Association and interaction of the IL4R, IL4, and IL13 loci with type 1 diabetes among Filipinos.
MedLine Citation:
PMID:  12748907     Owner:  NLM     Status:  MEDLINE    
In the search for genes involved in type 1 diabetes (T1D), other than the well-established risk alleles at the human leukocyte antigen loci, we have investigated the association and interaction of polymorphisms in genes involved in the IL4/IL13 pathway in a sample of 90 Filipino patients with T1D and 94 controls.

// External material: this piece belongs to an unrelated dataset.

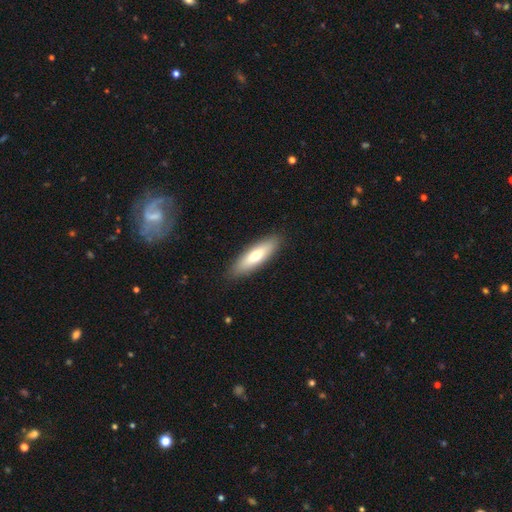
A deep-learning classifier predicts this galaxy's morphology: The model was most divided on "how rounded": cigar-shaped: 54%, in between: 44%, round: 2%. More confident: merging — none (89%); smooth or featured — smooth (64%).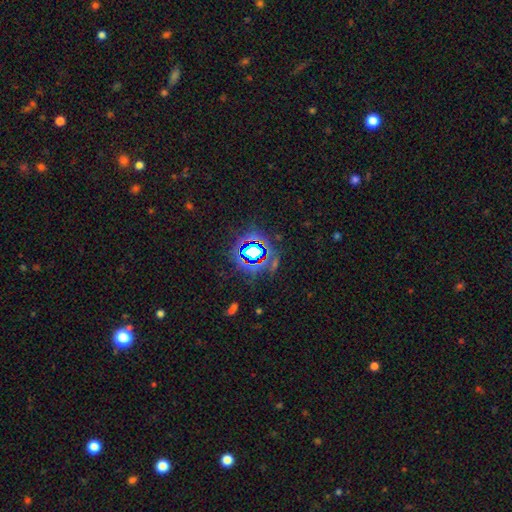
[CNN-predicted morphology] type=star or artifact (77%).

Ten single-nucleotide polymorphisms (SNPs), including two promoter SNPs in the IL4R locus on chromosome 16p11, one promoter SNP in the IL4 locus on chromosome 5q31, and four SNPs--including two promoter SNPs--in the IL13 locus on chromosome 5q31 were examined for association, linkage disequilibrium, and interaction. We found that both individual SNPs (IL4R L389L; odds ratio [OR] 0.34; 95% confidence interval [CI] 0.17-0.67; P=.001) and specific haplotypes both in IL4R (OR 0.10; 95% CI 0-0.5; P=.001) and for the five linked IL4 and IL13 SNPs (OR 3.47; P=.004) were strongly associated with susceptibility to T1D. Since IL4 and IL13 both serve as ligands for a receptor composed, in part, of the IL4R alpha chain, we looked for potential epistasis between polymorphisms in the IL4R locus on chromosome 16p11 and the five SNPs in the IL4 and IL13 loci on chromosome 5q31 and found, through use of a logistic-regression model, significant gene-gene interactions (P=.045, corrected for multiple comparisons by permutation analysis). Our data suggest that the risk for T1D is determined, in part, by polymorphisms within the IL4R locus, including promoter and coding-sequence variants, and by specific combinations of genotypes at the IL4R and the IL4 and IL13 loci.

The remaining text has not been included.